The government may join hands with private companies to operate electric buses in cities
The government may soon start operating electric buses in partnership with private players as it looks to improve public transport and reduce pollution.
Niti Aayog, the government's premier think tank, has sought comments from stakeholders on a draft model concession agreement for introducing electric-bus fleets in cities for public transportation in public-private partnership or PPP mode on operational expenditure (per km basis) model.
According to the Aayog Said in the model concession agreement issued, the objective is to provide operation and management efficiency of city bus fleet for the authority, while ensuring bankability of the project for the private sector.
The Aayog has sought comments from all stakeholders on the draft agreement by October 4, after which there will be a stakeholders' meet on October 12 to finalize the agreement.

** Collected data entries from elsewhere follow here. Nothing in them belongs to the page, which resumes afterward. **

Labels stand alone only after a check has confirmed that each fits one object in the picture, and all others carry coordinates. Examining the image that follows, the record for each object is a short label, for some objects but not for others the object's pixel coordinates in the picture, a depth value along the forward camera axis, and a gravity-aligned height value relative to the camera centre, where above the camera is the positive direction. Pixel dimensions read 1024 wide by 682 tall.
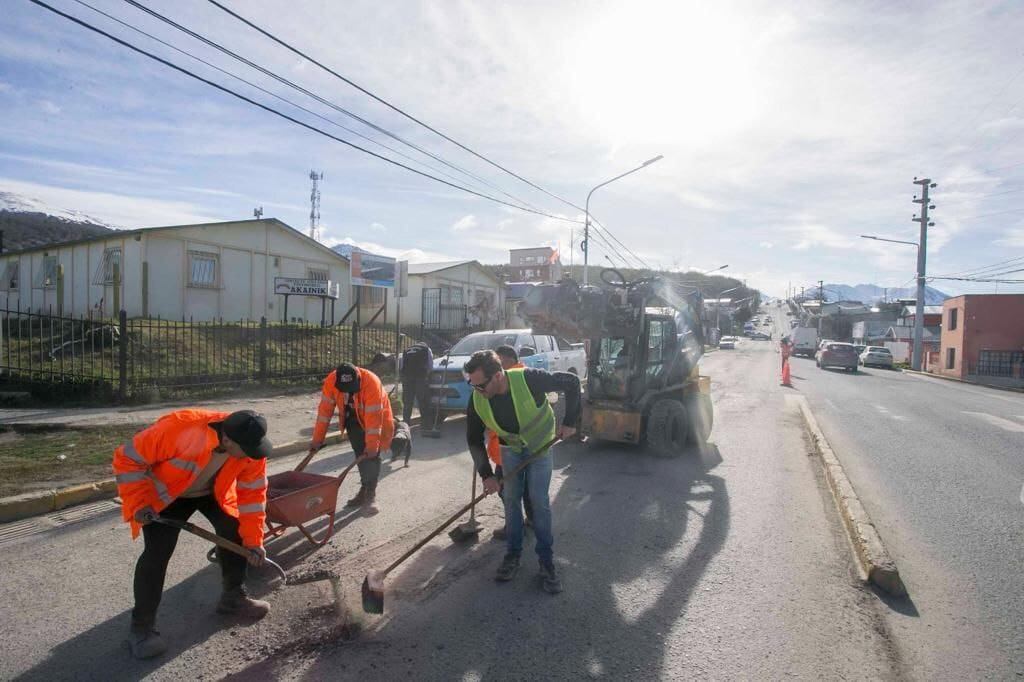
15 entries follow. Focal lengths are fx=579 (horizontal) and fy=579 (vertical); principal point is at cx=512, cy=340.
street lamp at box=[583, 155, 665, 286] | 26.27 +3.84
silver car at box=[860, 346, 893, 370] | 35.41 -1.57
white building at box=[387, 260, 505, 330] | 26.78 +1.03
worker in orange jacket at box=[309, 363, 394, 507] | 5.29 -0.92
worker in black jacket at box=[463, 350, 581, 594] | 4.05 -0.78
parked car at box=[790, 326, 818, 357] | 43.97 -0.80
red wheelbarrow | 3.97 -1.34
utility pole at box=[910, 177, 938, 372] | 34.37 +3.52
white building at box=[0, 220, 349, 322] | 17.67 +1.36
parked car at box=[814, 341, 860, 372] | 28.97 -1.29
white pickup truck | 9.84 -0.74
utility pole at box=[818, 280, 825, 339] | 67.00 +3.53
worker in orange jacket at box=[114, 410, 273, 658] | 3.06 -0.91
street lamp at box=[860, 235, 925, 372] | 34.06 +0.66
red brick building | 28.84 -0.18
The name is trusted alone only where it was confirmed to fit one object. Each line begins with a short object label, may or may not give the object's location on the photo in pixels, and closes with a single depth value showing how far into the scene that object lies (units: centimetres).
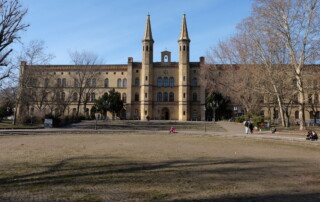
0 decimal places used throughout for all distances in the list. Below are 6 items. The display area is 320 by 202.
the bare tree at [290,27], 2338
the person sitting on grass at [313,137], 1761
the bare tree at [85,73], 4359
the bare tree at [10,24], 1727
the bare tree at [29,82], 3181
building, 5222
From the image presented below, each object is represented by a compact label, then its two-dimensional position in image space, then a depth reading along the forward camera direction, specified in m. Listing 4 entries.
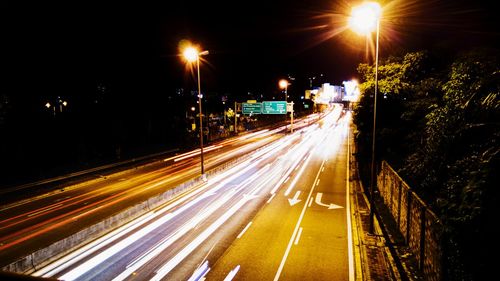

Since transport is the state subject, it is the responsibility of state governments to upgrade their public transport systems. However, the Centre has taken the lead in drafting the model concession agreement, which could be used by interested state governments to enter into agreements with private players.
As part of the Faster Adoption of Manufacturing of (Hybrid &) Electric Vehicles (FAME) scheme, state transport corporations of Mumbai, Hyderabad, Manali, Kolkata, and Bengaluru have already introduced electric vehicles into their fleet. The FAME scheme has a corpus of Rs 800 crore allocated for a period of two years that ends in 2019.
At present, there are about 1.5 lakh electric vehicles on Indian roads. The segment is projected to grow to 5% of all vehicles on the road by 2023 from just 1% of all cars sold in 2017-18. States such as Karnataka, Maharashtra, Uttar Pradesh, Andhra Pradesh, and Goa have taken the lead in committing themselves to replace vehicles running on petrol or diesel with electric vehicles.
The Aayog has estimated that if India successfully shifts to shared, electric and connected mobility, it could potentially save up to $300 billion or Rs 20 lakh crore in oil imports and nearly 1 gigaton of carbon dioxide emissions by 2030.